Challenges using predictive analytics in travel
A number of obstacles might impede an easy rollout of predictive analytics in business travel. One issue is the data itself. Currently, the data required for effective predictive modeling resides within many separate online providers and offline services. Without assembling all the relevant data for analysis, predictions won’t be worthwhile. This is a problem Egencia is actively working on with its travel management platform
It’s also easy to underestimate the challenge of building predictive models for travel. We operate worldwide, like our global customers. What one subsidiary of your business might consider a good travel experience — or a good deal — might not be the same as a division in another geography. In our experience, for example, business travelers in Asia prefer luxury hotels over bargain bookings. This is due to a subtlety in Asian corporate culture that generally rewards people who project an aura of success.
In this case, the luxury hotel is viewed more as an investment in marketing and sales than a travel expense. On the other hand, American travelers might want a luxury hotel, but the company’s travel policy forbids it. Getting predictive analytics right means being aware of these types of nuances and getting better at learning what they mean.

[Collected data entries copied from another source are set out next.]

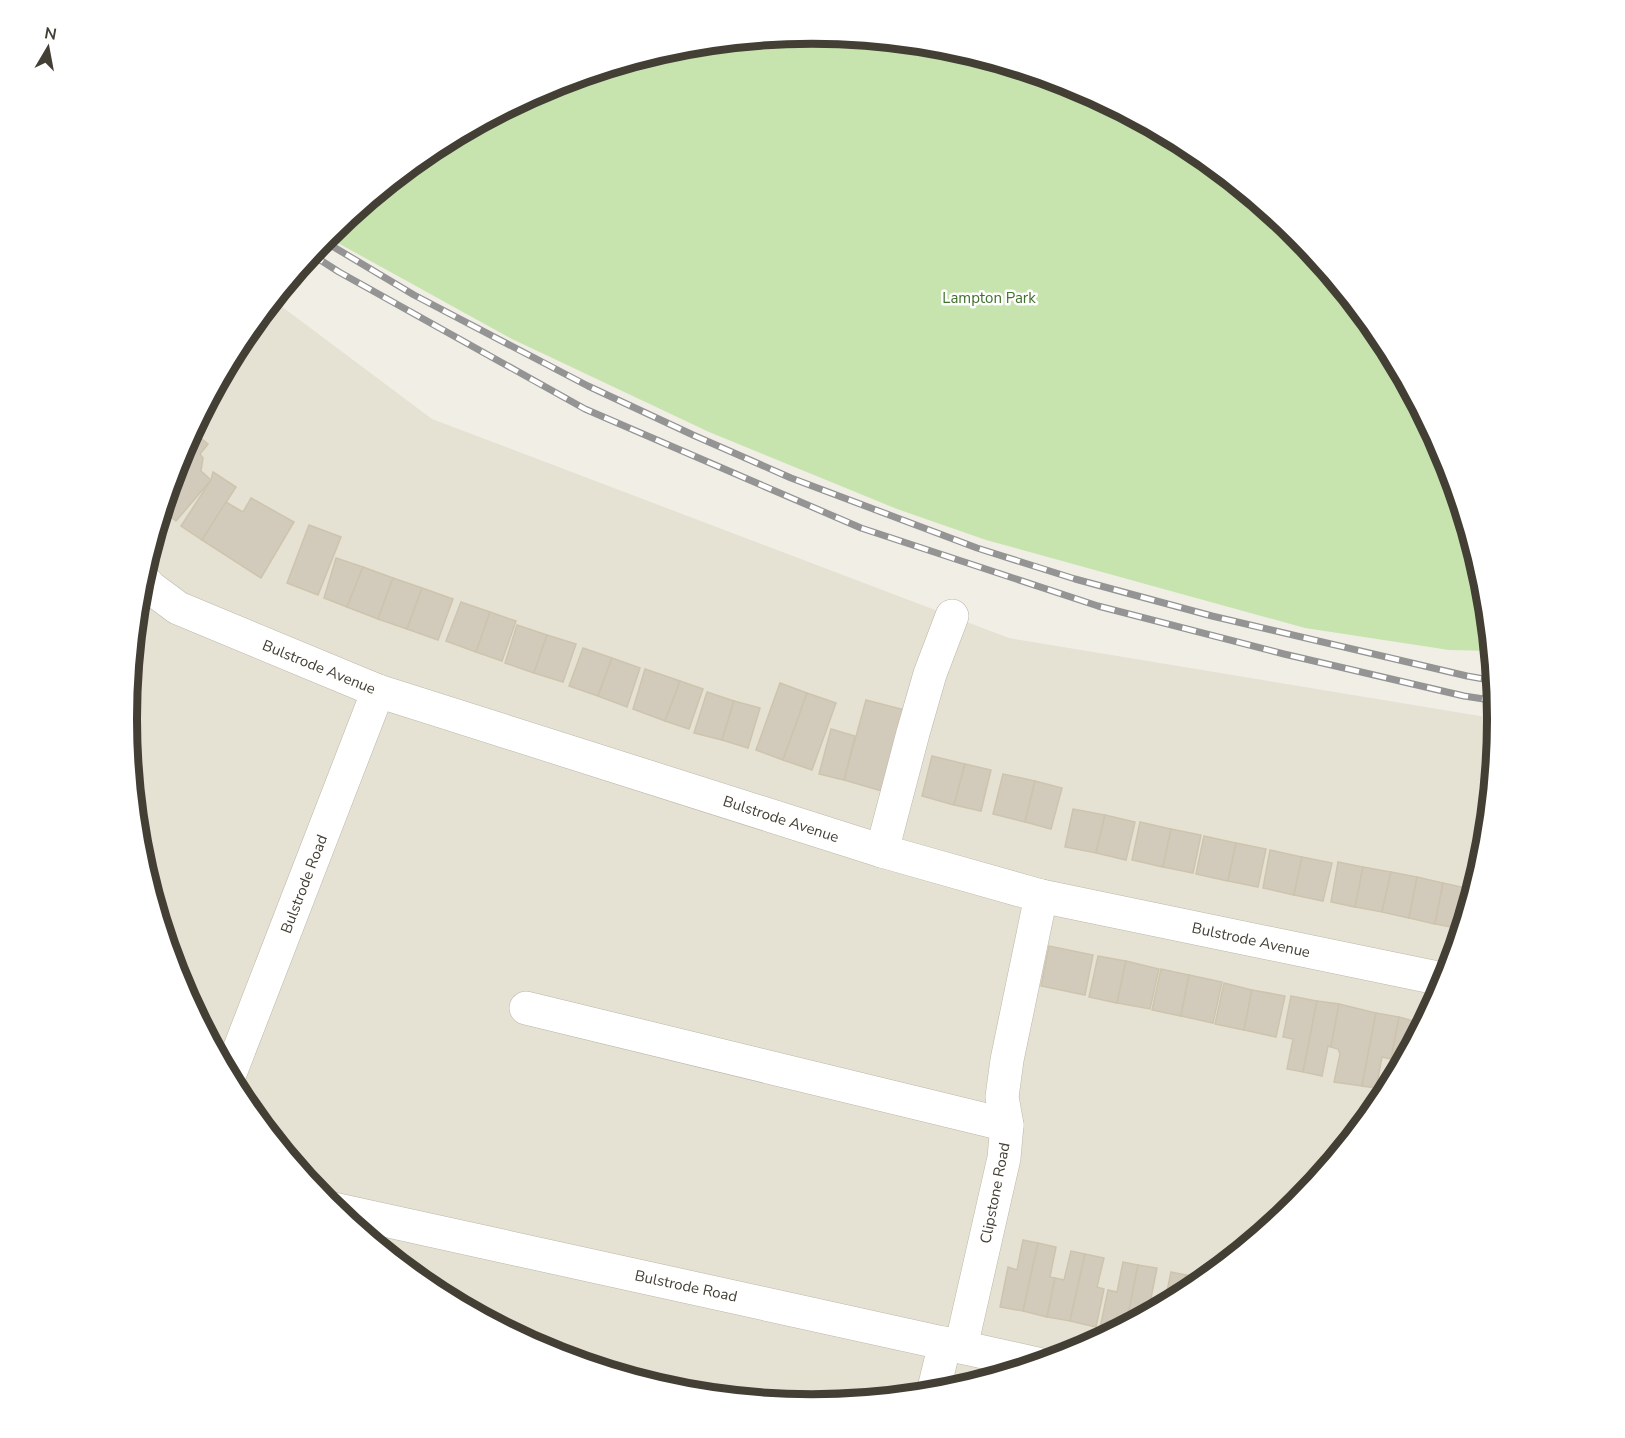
<svg xmlns="http://www.w3.org/2000/svg" width="1625" height="1438" font-family="'Nunito Sans',sans-serif">
<style>
.residential{fill:#e5e1d3}
.green{fill:#c7e4af}
.building{fill:#d2cbbb;stroke:#cdc4ae;stroke-width:1.5}
.lines{fill:none;stroke-linecap:round;stroke-linejoin:round}
.minor-casing{stroke:#bcb7a8;stroke-width:34}
.minor{stroke:#fff;stroke-width:33}
.rail-casing{stroke:#949494;stroke-width:7}
.rail{stroke:#fff;stroke-width:4.5;stroke-dasharray:14;stroke-linecap:butt}
.labels{text-anchor:middle;dominant-baseline:central;stroke-width:5;stroke-linejoin:round;paint-order:stroke}
.park-label{font-size:15px;fill:#40712b;stroke:#fff}
.street-label{font-size:15px;fill:#433f35;stroke:#fff}
.rim{fill:none;stroke:#433f35;stroke-width:8}
</style>
<rect width="100%" height="100%" fill="#f1efe5"/>
<polygon class="residential" points="273,300 432,419 1009,638 1498,719 1485,853 1446,982 1383,1100 1297,1204 1193,1290 1075,1353 946,1392 812,1405 678,1392 550,1353 431,1289 327,1204 242,1100 179,981 140,852 127,719 140,585 179,456 242,338"/>
<polygon class="green" points="812,33 947,46 1075,85 1194,149 1298,234 1383,338 1446,457 1485,586 1492,651 1449,650 1305,628 986,540 897,509 709,432 512,339 327,237 328,233 432,148 550,85 679,46"/>
<g class="building">
<polygon points="192,431 208,444 200,454 203,458 201,471 211,480 176,521 163,510 179,456"/>
<polygon points="213,472 236,487 202,540 181,526 211,480"/>
<polygon points="251,498 294,522 261,578 202,540 226,502 243,512"/>
<polygon points="309,525 341,537 318,595 287,583"/>
<polygon points="336,558 363,567 347,607 324,598"/>
<polygon points="363,567 393,578 378,619 347,607"/>
<polygon points="393,578 422,588 407,629 378,619"/>
<polygon points="422,588 453,599 438,640 407,629"/>
<polygon points="461,602 490,612 476,652 446,641"/>
<polygon points="490,612 516,621 502,661 476,652"/>
<polygon points="517,625 547,635 534,673 505,663"/>
<polygon points="547,635 576,644 563,682 534,673"/>
<polygon points="583,648 612,658 598,696 569,686"/>
<polygon points="612,658 640,668 627,707 598,696"/>
<polygon points="645,669 680,681 665,721 633,709"/>
<polygon points="680,681 703,689 689,729 665,721"/>
<polygon points="780,683 807,693 783,760 756,750"/>
<polygon points="707,692 734,701 722,740 694,733"/>
<polygon points="807,693 836,703 812,770 783,760"/>
<polygon points="866,700 905,710 882,791 844,780"/>
<polygon points="734,701 760,708 748,748 722,740"/>
<polygon points="831,729 855,736 844,780 819,774"/>
<polygon points="932,756 965,764 954,805 922,796"/>
<polygon points="965,764 991,770 981,811 954,805"/>
<polygon points="1003,774 1035,781 1025,822 993,814"/>
<polygon points="1035,781 1062,788 1051,829 1025,822"/>
<polygon points="1073,809 1105,815 1096,853 1065,847"/>
<polygon points="1105,815 1135,822 1126,860 1096,853"/>
<polygon points="1140,822 1171,829 1163,867 1132,860"/>
<polygon points="1171,829 1201,835 1193,873 1163,867"/>
<polygon points="1204,836 1236,843 1228,881 1196,874"/>
<polygon points="1236,843 1266,849 1258,887 1228,881"/>
<polygon points="1270,850 1302,857 1294,895 1263,888"/>
<polygon points="1302,857 1332,863 1323,901 1294,895"/>
<polygon points="1338,862 1363,867 1355,907 1331,902"/>
<polygon points="1363,867 1391,872 1382,912 1355,907"/>
<polygon points="1391,872 1417,877 1409,918 1382,912"/>
<polygon points="1417,877 1443,883 1435,924 1409,918"/>
<polygon points="1443,883 1470,889 1461,929 1435,924"/>
<polygon points="1470,889 1474,890 1462,929 1461,929"/>
<polygon points="1049,946 1093,955 1085,995 1041,986"/>
<polygon points="1098,956 1126,961 1117,1003 1089,997"/>
<polygon points="1126,961 1159,969 1150,1009 1117,1003"/>
<polygon points="1161,969 1189,975 1181,1016 1152,1010"/>
<polygon points="1189,975 1222,982 1213,1023 1181,1016"/>
<polygon points="1224,983 1252,990 1244,1030 1215,1024"/>
<polygon points="1252,990 1285,996 1276,1037 1244,1030"/>
<polygon points="1291,996 1317,1001 1303,1072 1287,1069 1293,1039 1283,1037"/>
<polygon points="1317,1001 1339,1004 1331,1047 1328,1046 1322,1076 1303,1072"/>
<polygon points="1339,1004 1376,1013 1362,1086 1334,1082 1340,1054 1338,1049 1331,1047"/>
<polygon points="1376,1013 1399,1017 1391,1059 1382,1057 1376,1088 1362,1086"/>
<polygon points="1399,1017 1424,1024 1396,1076 1399,1060 1391,1059"/>
<polygon points="1023,1240 1038,1243 1023,1311 1000,1307 1008,1267 1017,1270"/>
<polygon points="1038,1243 1056,1247 1050,1277 1055,1278 1047,1317 1023,1311"/>
<polygon points="1071,1251 1085,1254 1070,1321 1047,1317 1055,1278 1064,1280"/>
<polygon points="1085,1254 1104,1258 1097,1287 1104,1289 1096,1327 1070,1321"/>
<polygon points="1123,1262 1138,1265 1126,1326 1115,1331 1100,1328 1108,1290 1117,1292"/>
<polygon points="1138,1265 1157,1268 1151,1298 1155,1299 1153,1311 1126,1326"/>
<polygon points="1171,1272 1186,1275 1181,1296 1153,1311 1155,1299 1165,1301"/>
<polygon points="1186,1275 1204,1279 1203,1281 1193,1290 1181,1296"/>
</g>
<g class="lines">
<defs>
<g id="minor">
<polyline points="142,578 151,588 178,608 378,691 882,851 1041,896 1447,980"/>
<polyline points="882,851 913,733 930,674 952,616"/>
<polyline points="526,1008 1007,1125"/>
<polyline points="229,1076 378,691"/>
<polyline points="334,1209 1038,1364"/>
<polyline points="961,1347 1004,1158 1007,1125 1002,1097 1007,1060 1041,896"/>
<polyline points="933,1393 945,1343"/>
</g>
</defs>
<use href="#minor" class="minor-casing"/>
<use href="#minor" class="minor"/>
<defs>
<g id="rail">
<polyline points="322,240 414,295 588,386 693,435 791,478 977,548 1075,579 1212,616 1467,676 1495,681"/>
<polyline points="311,254 339,272 585,409 861,528 1098,606 1284,654 1464,696 1497,701"/>
</g>
</defs>
<use href="#rail" class="rail-casing"/>
<use href="#rail" class="rail"/>
</g>
<g class="labels">
<g class="park-label">
<text x="989" y="298">Lampton Park</text>
</g>
<g class="street-label">
<text transform="translate(319 667) rotate(22)">Bulstrode Avenue</text>
<text transform="translate(781 819) rotate(18)">Bulstrode Avenue</text>
<text transform="translate(304 884) rotate(-69)">Bulstrode Road</text>
<text transform="translate(1251 940) rotate(12)">Bulstrode Avenue</text>
<text transform="translate(995 1193) rotate(-79)">Clipstone Road</text>
<text transform="translate(686 1286) rotate(12)">Bulstrode Road</text>
</g>
</g>
<path d="M0 0H1625V1438H0ZM137 719a675 675 0 1 1 1350 0a675 675 0 1 1-1350 0Z" fill="#fff" fill-rule="evenodd"/>
<path class="rim" d="M137 719a675 675 0 1 1 1350 0a675 675 0 1 1-1350 0Z"/>
<g transform="translate(48 48) rotate(10)" stroke="#ffffff" stroke-width="4.5" paint-order="stroke">
<path d="M0-4.5L10 22L0 15L-10 22Z" fill="#433f35"/>
<text y="-9" font-size="16" font-weight="bold" text-anchor="middle" fill="#433f35">N</text>
</g>
</svg>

The big challenge, though, revolves around making travel predictive analytics actionable. Insights are great. But until you can turn those insights into a direct, business action, it won’t help you much. Let’s say your predictive modeling tool recommends a certain flight. It will only work for your business if the tool integrates with your travel platform and its policy data. Then, you’ll know if the booking is within policy.
Bringing predictive analytics to life in business travel
TMCs are working on bringing predictive analytics to life as a value-added feature for multinational business’ travel programs. It’s a new field, with many fascinating ideas and potential innovations. The challenge for TMCs is to understand the benefits of predictive analytics from the perspective of a global organization. The task is to stay focused on use cases that help save money, improve policy compliance, and help travelers enjoy a better business travel experience.